Saturday, June 24, 2006


The three little old ladies sitting near us in the small café drank their tea, while speaking and laughing in loud voices. A man had ordered coffee and a piece of Sara’s baking, then left without paying. When he returned he faced Sara’s wrath. Not a local, but like us, passing through to the highlands. Then we caught snippets of family news, a son or grandson at university and so on.

Balltater sits up against craggy mountains where the Dee cascades out of the hills, widens and continues its path down a long beautiful valley to Aberdeen and the sea. A few intrepid commuters who don’t mind the drive down the one-hour-plus winding road to Aberdeen live here. Down the road is a small deli shop with organic vegetables and specialty items. Then there are trinket shops with expensive woollens and shops with hiking gear, mostly for tourists.

You can tell you’re not in Aberdeen by an awareness in people’s eyes, less preoccupied in solving an impossible problem. Also the relaxed way they drive. In the city, folk don’t have time to be courteous. Too much needs to be done, like now. You’d better wait for the green crossing-light if you don’t want to be honked at. Or mowed down.

In Ballater, we see people content with the life they lead, and where they are. Few have heard of Tolstoy or read “War and Peace.” But then they don’t have the constant urge to be somewhere else or to become something.
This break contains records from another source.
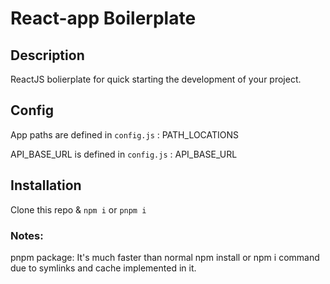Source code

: # React-app Boilerplate

## Description
ReactJS bolierplate for quick starting the development of your project. 

## Config
App paths are defined in `config.js` : PATH_LOCATIONS

API_BASE_URL is defined in `config.js` : API_BASE_URL


## Installation
Clone this repo & `npm i` or `pnpm i` 


### Notes:
 pnpm package: It's much faster than normal npm install or npm i command due to symlinks and cache implemented in it.
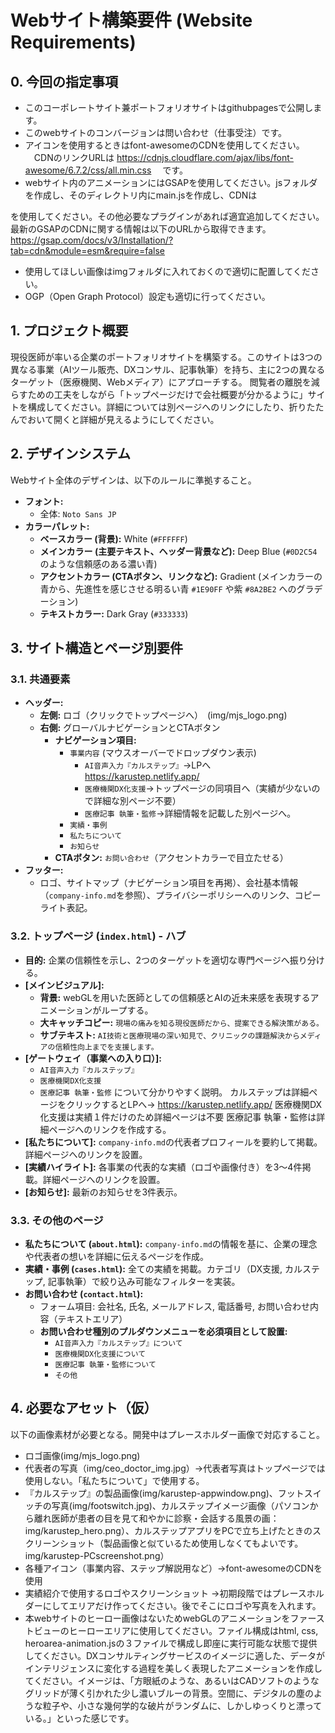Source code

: # Webサイト構築要件 (Website Requirements)
## 0. 今回の指定事項
- このコーポレートサイト兼ポートフォリオサイトはgithubpagesで公開します。
- このwebサイトのコンバージョンは問い合わせ（仕事受注）です。
- アイコンを使用するときはfont-awesomeのCDNを使用してください。
　CDNのリンクURLは
	https://cdnjs.cloudflare.com/ajax/libs/font-awesome/6.7.2/css/all.min.css
　です。
- webサイト内のアニメーションにはGSAPを使用してください。jsフォルダを作成し、そのディレクトリ内にmain.jsを作成し、CDNは
<script src="https://cdn.jsdelivr.net/npm/gsap@3.13.0/dist/gsap.min.js"></script>
<script src="https://cdn.jsdelivr.net/npm/gsap@3.13.0/dist/ScrollTrigger.min.js"></script>
を使用してください。その他必要なプラグインがあれば適宜追加してください。最新のGSAPのCDNに関する情報は以下のURLから取得できます。
https://gsap.com/docs/v3/Installation/?tab=cdn&module=esm&require=false
- 使用してほしい画像はimgフォルダに入れておくので適切に配置してください。
- OGP（Open Graph Protocol）設定も適切に行ってください。

## 1. プロジェクト概要

現役医師が率いる企業のポートフォリオサイトを構築する。このサイトは3つの異なる事業（AIツール販売、DXコンサル、記事執筆）を持ち、主に2つの異なるターゲット（医療機関、Webメディア）にアプローチする。
閲覧者の離脱を減らすための工夫をしながら「トップページだけで会社概要が分かるように」サイトを構成してください。詳細については別ページへのリンクにしたり、折りたたんでおいて開くと詳細が見えるようにしてください。

## 2. デザインシステム

Webサイト全体のデザインは、以下のルールに準拠すること。

- **フォント:**
  - 全体: `Noto Sans JP`
- **カラーパレット:**
  - **ベースカラー (背景):** White (`#FFFFFF`)
  - **メインカラー (主要テキスト、ヘッダー背景など):** Deep Blue (`#0D2C54`のような信頼感のある濃い青)
  - **アクセントカラー (CTAボタン、リンクなど):** Gradient (メインカラーの青から、先進性を感じさせる明るい青 `#1E90FF` や紫 `#8A2BE2` へのグラデーション)
  - **テキストカラー:** Dark Gray (`#333333`)

## 3. サイト構造とページ別要件

### 3.1. 共通要素

- **ヘッダー:**
  - **左側:** ロゴ（クリックでトップページへ）　(img/mjs_logo.png)
  - **右側:** グローバルナビゲーションとCTAボタン
    - **ナビゲーション項目:**
      - `事業内容` (マウスオーバーでドロップダウン表示)
        - `AI音声入力『カルステップ』`→LPへ https://karustep.netlify.app/
        - `医療機関DX化支援`→トップページの同項目へ（実績が少ないので詳細な別ページ不要）
        - `医療記事 執筆・監修`→詳細情報を記載した別ページへ。
      - `実績・事例`
      - `私たちについて`
      - `お知らせ`
    - **CTAボタン:** `お問い合わせ`（アクセントカラーで目立たせる）
- **フッター:**
  - ロゴ、サイトマップ（ナビゲーション項目を再掲）、会社基本情報（`company-info.md`を参照）、プライバシーポリシーへのリンク、コピーライト表記。

### 3.2. トップページ (`index.html`) - ハブ

- **目的:** 企業の信頼性を示し、2つのターゲットを適切な専門ページへ振り分ける。
- **[メインビジュアル]:**
  - **背景:** webGLを用いた医師としての信頼感とAIの近未来感を表現するアニメーションがループする。
  - **大キャッチコピー:** `現場の痛みを知る現役医師だから、提案できる解決策がある。`
  - **サブテキスト:** `AI技術と医療現場の深い知見で、クリニックの課題解決からメディアの信頼性向上までを支援します。`
- **[ゲートウェイ（事業への入り口）]:**
    - `AI音声入力『カルステップ』`
    - `医療機関DX化支援`
    - `医療記事 執筆・監修`
    について分かりやすく説明。
    カルステップは詳細ページをクリックするとLPへ→ https://karustep.netlify.app/
    医療機関DX化支援は実績１件だけのため詳細ページは不要
    医療記事 執筆・監修は詳細ページへのリンクを作成する。
- **[私たちについて]:** `company-info.md`の代表者プロフィールを要約して掲載。詳細ページへのリンクを設置。
- **[実績ハイライト]:** 各事業の代表的な実績（ロゴや画像付き）を3〜4件掲載。詳細ページへのリンクを設置。
- **[お知らせ]:** 最新のお知らせを3件表示。

### 3.3. その他のページ
- **私たちについて (`about.html`):** `company-info.md`の情報を基に、企業の理念や代表者の想いを詳細に伝えるページを作成。
- **実績・事例 (`cases.html`):** 全ての実績を掲載。カテゴリ（DX支援, カルステップ, 記事執筆）で絞り込み可能なフィルターを実装。
- **お問い合わせ (`contact.html`):**
  - フォーム項目: 会社名, 氏名, メールアドレス, 電話番号, お問い合わせ内容（テキストエリア）
  - **お問い合わせ種別のプルダウンメニューを必須項目として設置:**
    - `AI音声入力『カルステップ』について`
    - `医療機関DX化支援について`
    - `医療記事 執筆・監修について`
    - `その他`

## 4. 必要なアセット（仮）

以下の画像素材が必要となる。開発中はプレースホルダー画像で対応すること。
- ロゴ画像(img/mjs_logo.png)
- 代表者の写真（img/ceo_doctor_img.jpg）→代表者写真はトップページでは使用しない。「私たちについて」で使用する。
- 『カルステップ』の製品画像(img/karustep-appwindow.png)、フットスイッチの写真(img/footswitch.jpg)、カルステップイメージ画像（パソコンから離れ医師が患者の目を見て和やかに診察・会話する風景の画：img/karustep_hero.png）、カルステップアプリをPCで立ち上げたときのスクリーンショット（製品画像と似ているため使用しなくてもよいです。img/karustep-PCscreenshot.png）
- 各種アイコン（事業内容、ステップ解説用など）→font-awesomeのCDNを使用
- 実績紹介で使用するロゴやスクリーンショット →初期段階ではプレースホルダーにしてエリアだけ作ってください。後でそこにロゴや写真を入れます。
- 本webサイトのヒーロー画像はないためwebGLのアニメーションをファーストビューのヒーローエリアに使用してください。ファイル構成はhtml, css, heroarea-animation.jsの３ファイルで構成し即座に実行可能な状態で提供してください。DXコンサルティングサービスのイメージに適した、データがインテリジェンスに変化する過程を美しく表現したアニメーションを作成してください。イメージは、「方眼紙のような、あるいはCADソフトのようなグリッドが薄く引かれた少し濃いブルーの背景。空間に、デジタルの塵のような粒子や、小さな幾何学的な破片がランダムに、しかしゆっくりと漂っている。」といった感じです。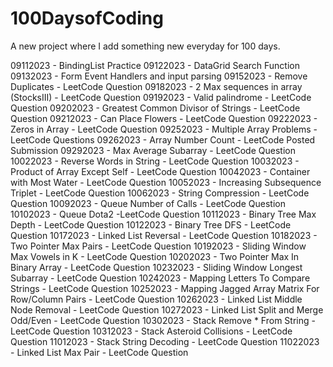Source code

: # 100DaysofCoding
A new project where I add something new everyday for 100 days.

09112023 - BindingList Practice
09122023 - DataGrid Search Function
09132023 - Form Event Handlers and input parsing
09152023 - Remove Duplicates - LeetCode Question
09182023 - 2 Max sequences in array (StocksIII) - LeetCode Question
09192023 - Valid palindrome - LeetCode Question
09202023 - Greatest Common Divisor of Strings - LeetCode Question
09212023 - Can Place Flowers - LeetCode Question
09222023 - Zeros in Array - LeetCode Question
09252023 - Multiple Array Problems - LeetCode Questions
09262023 - Array Number Count - LeetCode Posted Submission
09292023 - Max Average Subarray - LeetCode Question
10022023 - Reverse Words in String - LeetCode Question
10032023 - Product of Array Except Self - LeetCode Question
10042023 - Container with Most Water - LeetCode Question
10052023 - Increasing Subsequence Triplet - LeetCode Question
10062023 - String Compression - LeetCode Question
10092023 - Queue Number of Calls - LeetCode Question
10102023 - Queue Dota2 -LeetCode Question
10112023 - Binary Tree Max Depth - LeetCode Question
10122023 - Binary Tree DFS - LeetCode Question
10172023 - Linked List Reversal - LeetCode Question
10182023 - Two Pointer Max Pairs - LeetCode Question
10192023 - Sliding Window Max Vowels in K - LeetCode Question
10202023 - Two Pointer Max In Binary Array - LeetCode Question
10232023 - Sliding Window Longest Subarray - LeetCode Question
10242023 - Mapping Letters To Compare Strings - LeetCode Question
10252023 - Mapping Jagged Array Matrix For Row/Column Pairs - LeetCode Question
10262023 - Linked List Middle Node Removal - LeetCode Question
10272023 - Linked List Split and Merge Odd/Even - LeetCode Question
10302023 - Stack Remove * From String - LeetCode Question
10312023 - Stack Asteroid Collisions - LeetCode Question
11012023 - Stack String Decoding - LeetCode Question
11022023 - Linked List Max Pair - LeetCode Question
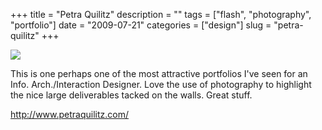 +++
title = "Petra Quilitz"
description = ""
tags = ["flash", "photography", "portfolio"]
date = "2009-07-21"
categories = ["design"]
slug = "petra-quilitz"
+++


 

  <div id="screens-thumbs" class="clearfix">
    <div class="txt-center" id="design-submission"><a href="http://www.petraquilitz.com/"><img id='bluga-thumbnail-1836' class='bluga-thumbnail large' src='http://media.konigi.com/bluga/
wt4a65fcde19e4f_0.jpg'/></a></div>  
  </div>   
<p>This is one perhaps one of the most attractive portfolios I've seen for an Info. Arch./Interaction Designer. Love the use of photography to highlight the nice large deliverables tacked on the walls. Great stuff.</p>
<p><a href="http://www.petraquilitz.com/">http://www.petraquilitz.com/</a></p>




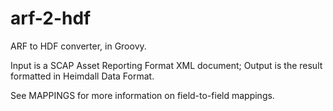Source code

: # arf-2-hdf
ARF to HDF converter, in Groovy.

Input is a SCAP Asset Reporting Format XML document; Output is the result formatted in Heimdall Data Format.

See MAPPINGS for more information on field-to-field mappings.
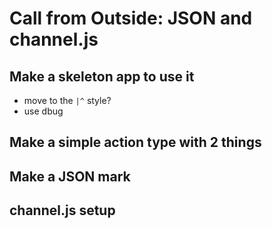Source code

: # Call from Outside: JSON and channel.js

## Make a skeleton app to use it
* move to the `|^` style?
* use dbug

## Make a simple action type with 2 things

## Make a JSON mark

## channel.js setup
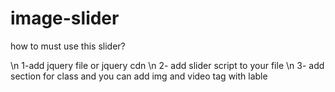 # image-slider

how to must use this slider?

\n 1-add jquery file or jquery cdn
\n 2- add slider script to your file
\n 3- add section for class and you can add img and video tag with lable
Sara and Morris run the small café; Sara bakes all that’s in the display case, lemon pies, a bready cake with raisins and fruit, treacle pie and others. Drinking the tea Amber and I feel new strength after the anxious drive from Aberdeen down the narrow winding road, and we’re ready for the leg over the mountains to Braemar and down into the lowlands, and to Scone for the weekend visit with my mother.

“Do you want a greenhouse?” Sara asks.

“Actually I’m looking for one,” I say. “We’re renting a house with a large vegetable garden near Aberdeen.”

“A man came in saying he wanted to get rid of his, so I told him I’d ask around.”

She hands me a slip of paper with the address: Drumouch Cottage, Invercauld Road. I stare at the paper. No street number. The postman must know the name of every house in the town.

Sara smiles, “You take that road and turn left at the kirk. The house is down the road on the right.”

“What is his name?”

“I don’t know.”

As we get up to leave, I ask Morris, “What do you think of the Aberdeen bypass?”

He laughs. “It’s a running joke as the longest debated route in UK history. They’ve been talking about it for over fifty years now.”

After saying good-bye to Sara and promising to be back soon, we drive down the road, turn left at the kirk – a reddish granite church with a tall steeple. Amber scans the names posted near the doorway to each house while I make sure I don’t hit any cars parked on the two lane road. We find it, and ring the doorbell, but no one replies.

Realizing this isn’t Texas, and we won’t get shot by walking into the back yard, we go through a back gate and find a long grassy space with the greenhouse plopped in the middle – a small generic structure such as you could buy in a garden store. Inside, storage boxes were stacked up, but nothing grew or had grown there recently. The walls had a couple of broken plates that one might repair.

Amber wanted to return to Sara and Morris to get their phone, so we might ask after the greenhouse, but I was ready to move on with our trip. The craggy hills above beckoned us, the total wilderness of nature untouched by human hand.